NRAS Q61R Mutation / Alteration
Gene & Function
- NRAS is a member of the RAS oncogene family (NRAS, KRAS, HRAS).
- Encodes a GTPase that regulates cell proliferation, differentiation, and survival through the MAPK/ERK and PI3K/AKT pathways.
Q61R Specifics
- Q61R = substitution of glutamine (Q) with arginine (R) at codon 61.

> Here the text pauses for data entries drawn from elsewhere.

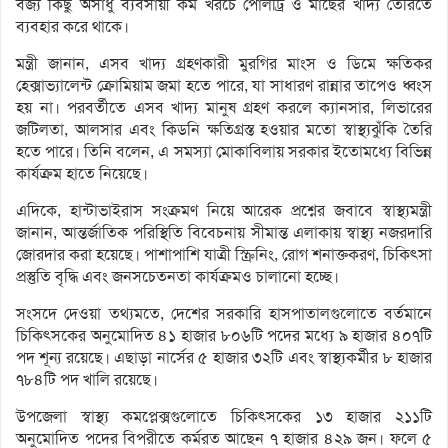
বর্জ্য কিছু অসাধু ব্যবসায়ী কম খরচে পোলট্রি ও মাছের খাদ্য তৈরিতে
ব্যবহার করে থাকে।
মন্ত্রী জানান, এসব খাদ্য গ্রহণকারী মুরগির মাংস ও ডিমে ক্ষতিকর
হেক্সাভ্যালেন্ট ক্রোমিয়াম জমা হতে পারে, যা সাধারণ রান্নার তাপেও ধ্বংস
হয় না। পরবর্তীতে এসব খাদ্য মানুষ গ্রহণ করলে ক্যানসার, লিভারের
জটিলতা, আলসার এবং কিডনি ক্ষতিগ্রস্ত হওয়ার মতো স্বাস্থ্যঝুঁকি তৈরি
হতে পারে। তিনি বলেন, এ সমস্যা মোকাবিলায় সরকার ইতোমধ্যে বিভিন্ন
কার্যক্রম হাতে নিয়েছে।
এদিকে, হান্টাভাইরাস সংক্রমণ নিয়ে আরেক প্রশ্নের জবাবে স্বাস্থ্যমন্ত্রী
জানান, আন্তর্জাতিক পরিস্থিতি বিবেচনায় সীমান্ত এলাকায় স্বাস্থ্য নজরদারি
জোরদার করা হয়েছে। পাশাপাশি যাত্রী স্ক্রিনিং, রোগ শনাক্তকরণ, চিকিৎসা
প্রস্তুতি বৃদ্ধি এবং জনসচেতনতা কার্যক্রমও চালানো হচ্ছে।
সংসদে দেওয়া তথ্যমতে, দেশের সরকারি হাসপাতালগুলোতে বর্তমানে
চিকিৎসকের অনুমোদিত ৪১ হাজার ৮০৬টি পদের মধ্যে ৯ হাজার ৪০৭টি
পদ শূন্য রয়েছে। এছাড়া নার্সের ৫ হাজার ৩২টি এবং স্বাস্থ্যকর্মীর ৮ হাজার
৭৮৪টি পদ খালি রয়েছে।
উপজেলা স্বাস্থ্য কমপ্লেক্সগুলোতে চিকিৎসকের ১৩ হাজার ২১১টি
অনুমোদিত পদের বিপরীতে কর্মরত আছেন ৭ হাজার ৪২৯ জন। ফলে ৫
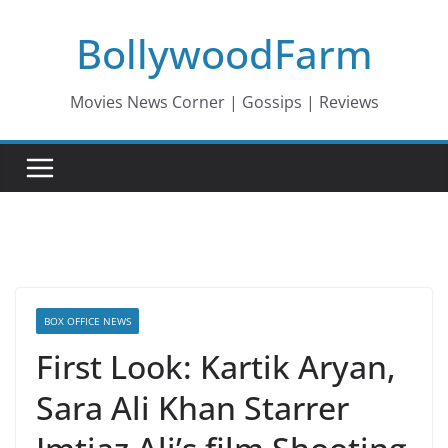
Skip
BollywoodFarm
to
content
Movies News Corner | Gossips | Reviews
BOX OFFICE NEWS
First Look: Kartik Aryan,
Sara Ali Khan Starrer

- This mutation results in constitutive activation of NRAS, leading to continuous signaling for cell growth and survival, independent of upstream signals.
Clinical Relevance
- Melanoma:
- Other cancers: occasionally in hematologic malignancies, thyroid, and colon cancers.
Therapeutic Implications
- Direct NRAS inhibitors are not yet clinically available.
- Treatment strategies focus on downstream pathway inhibition:
- MEK inhibitors (e.g., trametinib, binimetinib) — limited efficacy as monotherapy.
- Clinical trials: combination therapies targeting MEK + CDK4/6, PI3K, or immunotherapy.
- Immunotherapy (PD-1/PD-L1 checkpoint inhibitors) remains standard of care in NRAS-mutant melanoma.
Pharmacist Pearls
- NRAS mutation testing is standard in melanoma molecular profiling (alongside BRAF, KIT, and others).
- NRAS-mutant patients cannot benefit from BRAF inhibitors (no cross-reactivity).
- Often predicts response to MEK inhibitors or immunotherapy trials rather than standard targeted therapy.
- Counsel patients on clinical trial options if standard therapies fail.
Summary:
- NRAS Q61R = activating mutation → constitutive MAPK signaling.
- Found mainly in melanoma.
- Impacts prognosis and guides therapy selection, especially regarding BRAF inhibitor ineligibility and trial enrollment.